Meskipun dalam praktiknya UUPA berposisi
sebagai sebuah produk hukum yang lahir dari konsekuensi adanya perubahan
kebijakan politik antara Pemerintah Republik Indonesia dan GAM. Serta sebagaimana
yang diutarakan Husni Jalil bahwa UUPA adalah Undang-Undang yang unik dalam
proses penyusunannya, karena melibatkan berbagai elemen rakyat Aceh secara
luas, bahkan turut menarik perhatian dunia. Berbagai pihak turut
berpartisipasi, meliputi pemerintah daerah, kalangan LSM, akademisi, unsur
wanita, ulama, dan anggota GAM, bahkan dalam prosesnya UUPA terdiri dari 6
(enam) draft RUU, yang pada akhirnya diformulasikan dalam bentuk UUPA. (Husni
Jalil, 2008)
Namun demikian, faktanya bahwa Aceh hari
ini adalah entitas dari Negara Kesatuan Republik Indonesia, hal ini sejalan
dengan salah satu amanat dari Pasal 1 UUPA. Dalam perihal tersebut,
Undang-Undang Dasar Negara Republik Indonesia Tahun 1945, khususnya Pasal 1 (3)
menegaskan bahwa “Negara Indonesia adalah
negara hukum”. Oleh karena Indonesia adalah negara hukum, Husni Jalil
berpandangan bahwa negara hukum Indonesia menerapkan konsep negara hukum
Pancasila, yang diantaranya terdiri atas sistem konstitusi. (Husni Jalil, 2004)
Paradigma selanjutnya, ketika konstitusi
yang dijadikan norma dasar dalam berbangsa dan bernegara, maka konstitusi
selain mengakomodir penyelenggaraan pemerintahan daerah yang bersifat istimewa
dan khusus.
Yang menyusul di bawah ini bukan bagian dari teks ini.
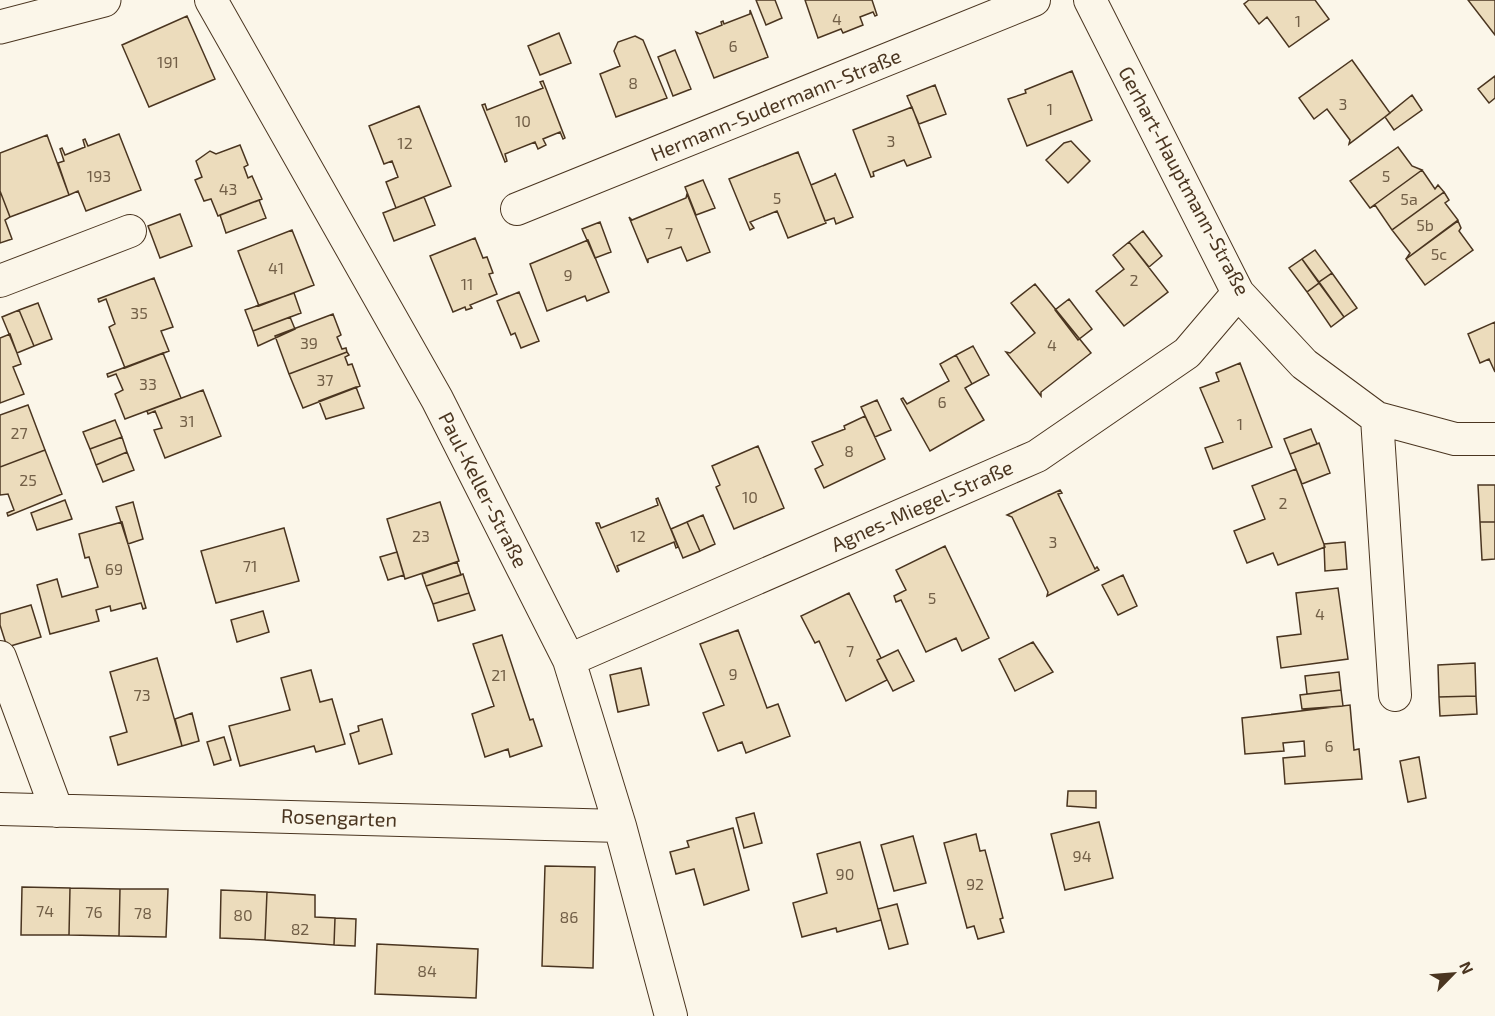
<svg xmlns="http://www.w3.org/2000/svg" width="1495" height="1016" font-family="'Exo 2',sans-serif">
  <rect width="100%" height="100%" fill="#fbf6e9"/>
  <path fill="#ecdcbc" stroke="#4a3520" stroke-width="1.5" d="M 756,0 L 775,0 L 782,18 L 766,25 Z
    M 805,0 L 872,0 L 877,15 L 875,16 L 873,12 L 860,17 L 863,25 L 843,33 L 841,29 L 818,38 Z
    M 1249,0 L 1315,0 L 1329,19 L 1289,47 L 1267,17 L 1259,24 L 1244,4 Z
    M 1468,0 L 1495,0 L 1495,35 Z
    M 750,10 L 768,57 L 714,78 L 696,32 L 700,34 L 722,25 L 721,22 L 723,21 L 724,24 L 750,14 Z
    M 187,16 L 215,79 L 149,107 L 122,45 Z
    M 559,33 L 571,63 L 540,75 L 528,46 Z
    M 635,36 L 643,40 L 667,98 L 616,117 L 600,74 L 620,66 L 614,51 L 618,42 Z
    M 675,50 L 691,89 L 673,96 L 658,57 Z
    M 1352,60 L 1390,113 L 1349,144 L 1350,140 L 1327,109 L 1314,119 L 1299,98 Z
    M 1072,71 L 1092,120 L 1027,146 L 1008,99 L 1026,93 L 1025,90 Z
    M 1495,76 L 1495,98 L 1489,103 L 1478,89 Z
    M 543,81 L 565,138 L 563,139 L 560,132 L 543,139 L 546,145 L 538,149 L 535,142 L 505,154 L 507,161 L 505,162 L 482,105 L 485,104 L 487,110 L 543,88 L 540,82 Z
    M 935,85 L 946,114 L 919,124 L 907,96 Z
    M 1412,95 L 1422,110 L 1394,130 L 1385,117 Z
    M 419,106 L 451,186 L 396,208 L 386,182 L 398,177 L 392,161 L 384,164 L 369,126 Z
    M 912,107 L 931,157 L 907,166 L 904,160 L 873,172 L 874,176 L 871,177 L 853,130 Z
    M 119,134 L 141,190 L 86,211 L 78,191 L 69,195 L 58,163 L 64,161 L 60,149 L 62,148 L 65,155 L 85,147 L 83,140 L 85,139 L 88,146 Z
    M 47,135 L 69,195 L 10,217 L 0,191 L 0,153 Z
    M 1071,141 L 1090,161 L 1068,183 L 1046,160 L 1064,143 Z
    M 240,145 L 248,165 L 244,167 L 248,178 L 252,176 L 262,199 L 218,216 L 211,199 L 204,201 L 195,180 L 202,177 L 196,161 L 210,151 L 216,154 Z
    M 1398,147 L 1412,166 L 1422,170 L 1370,208 L 1350,181 Z
    M 798,152 L 826,223 L 788,238 L 777,211 L 750,222 L 754,228 L 750,230 L 729,179 Z
    M 1422,170 L 1435,189 L 1438,185 L 1444,192 L 1392,230 L 1375,205 L 1370,208 Z
    M 835,173 L 853,217 L 836,224 L 834,218 L 825,221 L 811,185 L 835,175 Z
    M 703,180 L 715,208 L 696,215 L 685,187 Z
    M 0,191 L 10,217 L 5,220 L 12,239 L 0,243 Z
    M 1444,192 L 1449,200 L 1445,203 L 1458,220 L 1406,259 L 1410,253 L 1392,230 Z
    M 687,194 L 710,252 L 687,261 L 681,247 L 648,259 L 648,263 L 629,217 L 632,220 L 686,198 Z
    M 424,197 L 435,225 L 394,241 L 383,213 Z
    M 259,200 L 266,218 L 226,233 L 220,215 Z
    M 180,214 L 192,246 L 160,258 L 148,226 Z
    M 1458,221 L 1461,228 L 1459,231 L 1473,250 L 1425,285 L 1406,259 Z
    M 600,222 L 611,252 L 595,258 L 582,229 Z
    M 292,230 L 314,285 L 259,306 L 238,251 Z
    M 1143,231 L 1162,256 L 1149,267 L 1129,242 Z
    M 475,238 L 483,258 L 487,257 L 493,273 L 489,274 L 497,294 L 470,305 L 472,308 L 466,310 L 465,307 L 453,312 L 430,256 Z
    M 588,240 L 609,292 L 587,301 L 585,296 L 547,311 L 530,264 Z
    M 1129,242 L 1168,292 L 1124,326 L 1096,291 L 1124,269 L 1113,255 Z
    M 1315,250 L 1332,273 L 1319,282 L 1302,259 Z
    M 1302,259 L 1319,283 L 1307,292 L 1289,268 Z
    M 1332,273 L 1357,308 L 1344,317 L 1319,282 Z
    M 154,278 L 173,327 L 161,331 L 169,351 L 125,368 L 109,327 L 115,324 L 106,299 L 99,302 L 98,299 Z
    M 1319,283 L 1344,317 L 1331,327 L 1307,292 Z
    M 1035,284 L 1091,353 L 1041,392 L 1041,396 L 1006,352 L 1010,353 L 1035,333 L 1011,303 Z
    M 519,292 L 539,341 L 521,348 L 515,333 L 511,335 L 497,301 Z
    M 294,293 L 301,313 L 253,331 L 245,310 Z
    M 1069,299 L 1092,329 L 1078,340 L 1055,310 Z
    M 38,303 L 52,339 L 34,346 L 19,310 Z
    M 19,310 L 34,346 L 17,353 L 2,317 Z
    M 333,314 L 341,335 L 337,337 L 342,349 L 346,348 L 347,352 L 289,374 L 275,336 Z
    M 290,317 L 295,329 L 258,346 L 253,331 Z
    M 1495,322 L 1495,372 L 1489,359 L 1480,363 L 1468,334 Z
    M 10,334 L 21,364 L 13,367 L 24,394 L 0,403 L 0,338 Z
    M 973,346 L 989,375 L 972,384 L 956,355 Z
    M 347,352 L 349,355 L 345,357 L 348,365 L 352,364 L 360,386 L 303,408 L 289,374 Z
    M 163,353 L 181,398 L 125,419 L 115,394 L 123,390 L 116,374 L 108,377 L 107,374 Z
    M 956,355 L 972,384 L 965,388 L 984,420 L 930,451 L 901,399 L 903,398 L 907,404 L 949,381 L 940,364 Z
    M 1240,363 L 1272,447 L 1213,469 L 1205,448 L 1223,442 L 1200,388 L 1219,381 L 1216,373 Z
    M 356,387 L 364,408 L 326,419 L 319,401 Z
    M 203,390 L 221,436 L 165,458 L 154,430 L 162,428 L 155,411 L 148,414 L 147,411 Z
    M 877,400 L 891,430 L 875,437 L 861,407 Z
    M 28,405 L 45,450 L 0,467 L 0,415 Z
    M 865,416 L 885,459 L 824,488 L 815,469 L 823,465 L 812,442 L 845,429 L 844,426 Z
    M 115,420 L 122,437 L 90,449 L 83,432 Z
    M 1311,429 L 1317,444 L 1290,454 L 1284,439 Z
    M 122,437 L 127,452 L 96,465 L 90,449 Z
    M 1319,443 L 1330,473 L 1302,484 L 1290,454 Z
    M 758,446 L 784,508 L 734,529 L 716,487 L 720,485 L 712,466 Z
    M 45,450 L 62,494 L 8,516 L 7,513 L 14,510 L 8,494 L 0,495 L 0,467 Z
    M 127,452 L 134,470 L 103,482 L 96,465 Z
    M 1296,469 L 1325,547 L 1278,565 L 1273,553 L 1247,563 L 1234,531 L 1265,519 L 1252,486 Z
    M 1478,485 L 1495,485 L 1495,522 L 1480,522 Z
    M 1060,490 L 1062,493 L 1058,494 L 1095,569 L 1097,567 L 1099,570 L 1047,596 L 1048,592 L 1012,517 L 1007,515 Z
    M 658,498 L 678,547 L 676,548 L 674,542 L 617,566 L 619,571 L 617,572 L 596,523 L 599,523 L 601,528 L 658,505 L 656,499 Z
    M 65,500 L 72,519 L 37,530 L 31,513 Z
    M 133,502 L 143,539 L 128,544 L 116,507 Z
    M 440,502 L 459,561 L 405,579 L 387,519 Z
    M 703,515 L 715,544 L 700,551 L 687,522 Z
    M 122,522 L 146,608 L 143,609 L 141,603 L 111,611 L 110,606 L 96,610 L 99,621 L 50,634 L 37,585 L 57,579 L 62,597 L 98,587 L 89,557 L 85,558 L 79,534 Z
    M 687,522 L 700,551 L 683,558 L 671,529 Z
    M 1480,522 L 1495,522 L 1495,559 L 1482,560 Z
    M 284,528 L 299,581 L 216,603 L 201,551 Z
    M 1345,542 L 1347,569 L 1325,571 L 1324,544 Z
    M 945,546 L 989,638 L 962,651 L 956,638 L 926,652 L 901,600 L 896,602 L 894,596 L 906,590 L 896,570 Z
    M 397,552 L 404,575 L 388,580 L 380,557 Z
    M 457,562 L 461,575 L 426,586 L 422,574 Z
    M 463,574 L 469,593 L 433,604 L 426,586 Z
    M 1123,575 L 1137,606 L 1118,615 L 1102,585 Z
    M 1338,588 L 1348,659 L 1281,668 L 1277,637 L 1301,634 L 1296,593 Z
    M 469,593 L 475,610 L 438,621 L 433,604 Z
    M 849,593 L 881,658 L 877,660 L 887,680 L 846,701 L 819,641 L 815,643 L 801,616 Z
    M 31,605 L 41,637 L 7,647 L 0,625 L 0,614 Z
    M 263,611 L 269,632 L 237,642 L 231,620 Z
    M 738,630 L 767,708 L 778,704 L 790,736 L 746,753 L 742,742 L 718,751 L 703,713 L 724,705 L 700,644 Z
    M 502,635 L 530,720 L 533,719 L 542,746 L 510,757 L 508,749 L 485,757 L 472,714 L 494,706 L 473,644 Z
    M 1033,642 L 1053,672 L 1015,691 L 999,659 Z
    M 898,650 L 914,681 L 893,691 L 877,660 Z
    M 157,658 L 182,746 L 118,765 L 110,737 L 127,732 L 110,672 Z
    M 1475,663 L 1476,696 L 1439,697 L 1438,665 Z
    M 641,668 L 649,705 L 618,712 L 610,675 Z
    M 311,670 L 320,702 L 332,699 L 345,744 L 316,752 L 314,746 L 240,766 L 229,726 L 290,710 L 281,678 Z
    M 1339,672 L 1341,690 L 1307,694 L 1305,676 Z
    M 1341,690 L 1343,706 L 1302,709 L 1300,695 Z
    M 1476,696 L 1477,714 L 1440,716 L 1439,697 Z
    M 1350,705 L 1354,750 L 1359,749 L 1362,779 L 1285,784 L 1283,758 L 1305,756 L 1304,741 L 1283,743 L 1284,751 L 1245,754 L 1242,718 Z
    M 192,713 L 199,741 L 182,746 L 175,719 Z
    M 382,719 L 392,754 L 359,764 L 350,734 L 359,731 L 358,726 Z
    M 224,737 L 231,760 L 214,765 L 207,742 Z
    M 1419,757 L 1426,798 L 1408,802 L 1400,761 Z
    M 1068,791 L 1096,791 L 1096,808 L 1067,806 Z
    M 754,813 L 762,843 L 744,848 L 736,818 Z
    M 1099,822 L 1113,878 L 1065,890 L 1051,834 Z
    M 733,828 L 749,890 L 704,905 L 694,869 L 676,874 L 670,852 L 689,847 L 687,841 Z
    M 976,834 L 980,851 L 985,850 L 1003,918 L 1000,919 L 1004,932 L 978,939 L 974,926 L 967,928 L 944,843 Z
    M 913,836 L 926,883 L 894,891 L 881,845 Z
    M 860,842 L 881,920 L 837,932 L 836,928 L 802,937 L 793,903 L 827,893 L 817,854 Z
    M 545,866 L 595,867 L 593,968 L 542,966 Z
    M 22,887 L 70,888 L 69,935 L 21,935 Z
    M 70,888 L 120,889 L 119,936 L 69,935 Z
    M 120,889 L 168,889 L 166,937 L 119,936 Z
    M 221,890 L 267,892 L 265,940 L 220,938 Z
    M 267,892 L 315,895 L 315,917 L 335,918 L 334,945 L 265,940 Z
    M 897,904 L 908,944 L 889,949 L 878,909 Z
    M 335,918 L 356,919 L 355,946 L 334,945 Z
    M 377,944 L 478,949 L 476,998 L 375,994 Z"/>
  <g fill="none" stroke-linecap="round" stroke-linejoin="round">
    <defs>
      <path id="street" d="M 211,0 L 437,399 L 569,660 L 620,826 L 671,1016
        M 1090,0 L 1238,293 L 1304,364 L 1377,418 L 1455,439 L 1495,439
        M 517,209 L 1034,0
        M 0,281 L 130,231
        M 1377,418 L 1395,695
        M 0,657 L 57,811
        M 569,660 L 1037,456 L 1187,353 L 1238,293
        M 0,809 L 620,826"/>
      <path id="secondary" d="M 0,27 L 104,0"/>
    </defs>
    <use href="#street" stroke="#4a3520" stroke-width="34"/>
    <use href="#secondary" stroke="#4a3520" stroke-width="35"/>
    <use href="#street" stroke="#fbf6e9" stroke-width="32"/>
    <use href="#secondary" stroke="#fbf6e9" stroke-width="33"/>
  </g>
  <g text-anchor="middle" stroke-width="4.5" stroke-linejoin="round" paint-order="stroke">
    <g font-size="16" fill="#725f47">
      <text x="837" y="25">4</text>
      <text x="1298" y="27">1</text>
      <text x="733" y="52">6</text>
      <text x="168" y="68">191</text>
      <text x="633" y="89">8</text>
      <text x="1343" y="110">3</text>
      <text x="1050" y="115">1</text>
      <text x="523" y="127">10</text>
      <text x="891" y="147">3</text>
      <text x="405" y="149">12</text>
      <text x="99" y="182">193</text>
      <text x="1386" y="182">5</text>
      <text x="228" y="195">43</text>
      <text x="777" y="204">5</text>
      <text x="1409" y="205">5a</text>
      <text x="1425" y="231">5b</text>
      <text x="669" y="239">7</text>
      <text x="1439" y="260">5c</text>
      <text x="276" y="274">41</text>
      <text x="568" y="281">9</text>
      <text x="1134" y="286">2</text>
      <text x="467" y="290">11</text>
      <text x="139" y="319">35</text>
      <text x="309" y="349">39</text>
      <text x="1052" y="351">4</text>
      <text x="325" y="386">37</text>
      <text x="148" y="390">33</text>
      <text x="942" y="408">6</text>
      <text x="187" y="427">31</text>
      <text x="1240" y="430">1</text>
      <text x="19" y="439">27</text>
      <text x="849" y="457">8</text>
      <text x="28" y="486">25</text>
      <text x="750" y="503">10</text>
      <text x="1283" y="509">2</text>
      <text x="421" y="542">23</text>
      <text x="638" y="542">12</text>
      <text x="1053" y="548">3</text>
      <text x="250" y="572">71</text>
      <text x="114" y="575">69</text>
      <text x="932" y="604">5</text>
      <text x="1320" y="620">4</text>
      <text x="850" y="657">7</text>
      <text x="733" y="680">9</text>
      <text x="499" y="681">21</text>
      <text x="142" y="701">73</text>
      <text x="1329" y="752">6</text>
      <text x="1082" y="862">94</text>
      <text x="845" y="880">90</text>
      <text x="975" y="890">92</text>
      <text x="45" y="917">74</text>
      <text x="94" y="918">76</text>
      <text x="143" y="919">78</text>
      <text x="243" y="921">80</text>
      <text x="569" y="923">86</text>
      <text x="300" y="935">82</text>
      <text x="427" y="977">84</text>
    </g>
    <g font-size="20" fill="#4a3520" stroke="#fbf6e9">
      <text transform="translate(776 105) rotate(-22)" y="7">Hermann-Sudermann-Straße</text>
      <text transform="translate(1184 181) rotate(62)" y="7">Gerhart-Hauptmann-Straße</text>
      <text transform="translate(483 490) rotate(63)" y="7">Paul-Keller-Straße</text>
      <text transform="translate(922 506) rotate(-24)" y="7">Agnes-Miegel-Straße</text>
      <text transform="translate(339 818) rotate(2)" y="7">Rosengarten</text>
    </g>
  </g>
  <g transform="translate(1453 974) rotate(65)" stroke="#fbf6e9" stroke-width="4.5" paint-order="stroke">
  <path d="M0-4.5L10 22L0 15L-10 22Z" fill="#4a3520"/>
  <text y="-9" font-size="16" font-weight="bold" text-anchor="middle" fill="#4a3520">N</text>
  </g>
</svg>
Juga mengamanatkan adanya lembaga peradilan (Mahkamah Konstitusi) yang
berwenang dan mengadili pada tingkat pertama dan terakhir, serta putusannya
bersifat final dan mengikat, yang salah satu kompetensinya untuk menguji (judicial review) Undang-Undang (tanpa
terkecuali UUPA) atas Undang-Undang Dasar Negara Republik Indonesia Tahun 1945.
Penutup
Berdasarkan berbagai preseden yang telah tercatat
sejarah, pada satu sisi dapat dipahami bahwa kadangkala hukum itu sering
tertatih mengikuti perkembangan masyarakat, sehingga perubahan/amandemen/revisi
norma hukum adalah suatu keniscayaan. Akan tetapi pada sisi yang lain hendaknya
berbagai stakeholder mampu bersikap
arif dan penuh kebijaksanaan, khususnya dalam menjalankan pemerintahan yang
diberi legitimasi keistimewaan dan kekhususan.
Terakhir, patut dipertanyakan mengapa stakeholder tidak memfokuskan (baik
pikiran-tenaga-waktu) untuk hal-hal yang dinilai bernuansa dalam upaya
mensejahterakan rakyat Aceh ? khususnya semoga mau dan mampu untuk bersatu padu
dalam mewujudkan berbagai amanat UUPA, yang nyata-nyata pasca 9 (sembilan)
tahun lahirnya UUPA, masih terdapat perihal yang belum mampu diimplementasikan
seutuhnya. Semoga!
*Tulisan ini juga dimuat pada Harian Waspada, Rabu 11 November 2015
[1]
Penulis adalah PNS Pemkab
Aceh Tamiang, dan Staf
Pengajar Program Pascasarjana Magister Ilmu Hukum, UMSU dan UMA.